When you begin reading the Bible it may surprise you to discover that the first four things God says to us are questions. Why would the creator God ask questions of the man He has created? I’m convinced God does this because He knows His creature is up in the air about life. God loves us too much to leave us without a definition of life and some direction. He wants to dialogue with us so He can bring what he calls salvation into our life.
Are you up in the air about your life? Because He loves you God would like to greet you with that question “Where are you?” and follow it with the question “Who told you?” when you respond to Him.
June 7, 2012
“As evening came, Jesus said to his disciples, ‘Let’s cross to the other side of the lake.’ So they took Jesus in the boat and started out, leaving the crowds behind (although other boats followed). But soon a fierce storm came up. High waves were breaking into the boat, and it began to fill with water. Jesus was sleeping at the back of the boat with his head on a cushion. The disciples woke him up, shouting, ‘Teacher, don’t you care that we’re going to drown?’ When Jesus woke up, he rebuked the wind and said to the water, ‘Silence! Be still!’ Suddenly the wind stopped, and there was a great calm. Then he asked them, ‘Why are you afraid? Do you still have no faith?’” (Mark 4: 35-40 LB)

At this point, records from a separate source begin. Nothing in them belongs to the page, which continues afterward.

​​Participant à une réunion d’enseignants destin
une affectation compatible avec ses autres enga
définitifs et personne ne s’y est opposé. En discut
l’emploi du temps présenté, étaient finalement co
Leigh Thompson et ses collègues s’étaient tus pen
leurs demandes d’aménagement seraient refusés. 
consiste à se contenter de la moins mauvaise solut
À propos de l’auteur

I have not posted a blog for quite some time because I had a medical crisis that put me in the hospital followed by a limited ability to work for about eight weeks. This experience has reminded me of the story above of a fierce storm that was turned into a great calm by a profound question asked by Jesus.
The disciples clearly believed they were all going to drown including Jesus. The question of Jesus was essentially “When are you going to get some faith?” In other words, “Do you think that all I have told you about My kingdom and your part in it is going to drown at the bottom of the Sea of Galilee?”
Jesus promises to take us to the other side. When fierce storms break into our lives they will not invalidate what Jesus is doing in and through us if we will let this profound question turn our fierce storms into a great calm.
January 24, 2012
“The farmer’s workers went to him and said,‘Sir, the field where you planted that good seed is full of weeds! Where did they come from?’ ‘An enemy has done this while men slept!’ the farmer exclaimed. ‘Should we pull out the weeds?’ they asked. ‘No,’ he replied, ‘you’ll uproot the wheat if you do. Let both grow together until the harvest.” (Matthew 13: 27-30)
The question “Where did evil come from?” has baffled spiritual and ethical leaders since people began to think and ask questions. People who read the Bible ask this question – in this parable Jesus implies two answers.
In almost six decades as a pastor people have often told me there are hypocrites in the church. They told me this as if they thought it never would have occurred to me, but actually it was no surprise to me and it would be no surprise to Jesus. In this parable He told us His church would be a mixed bag.
He also instructed us that we are not to weed the garden because we cannot tell the difference between the two. We are to let both grow together until the harvest when He will separate the wheat from the weeds.
His two answers to that old question about where evil came from are: “an enemy has done this” and “while men slept.” Edmund Burke told us that all we have to do for evil to triumph is to do nothing. Jesus told us all we have to do is sleep.
The truly important though less obvious questions raised by this parable are: “Are we wheat or are we weeds?” What are we contributing to the harvest? Are we producing more wheat or more weeds? Are we asleep? Are we doing nothing?”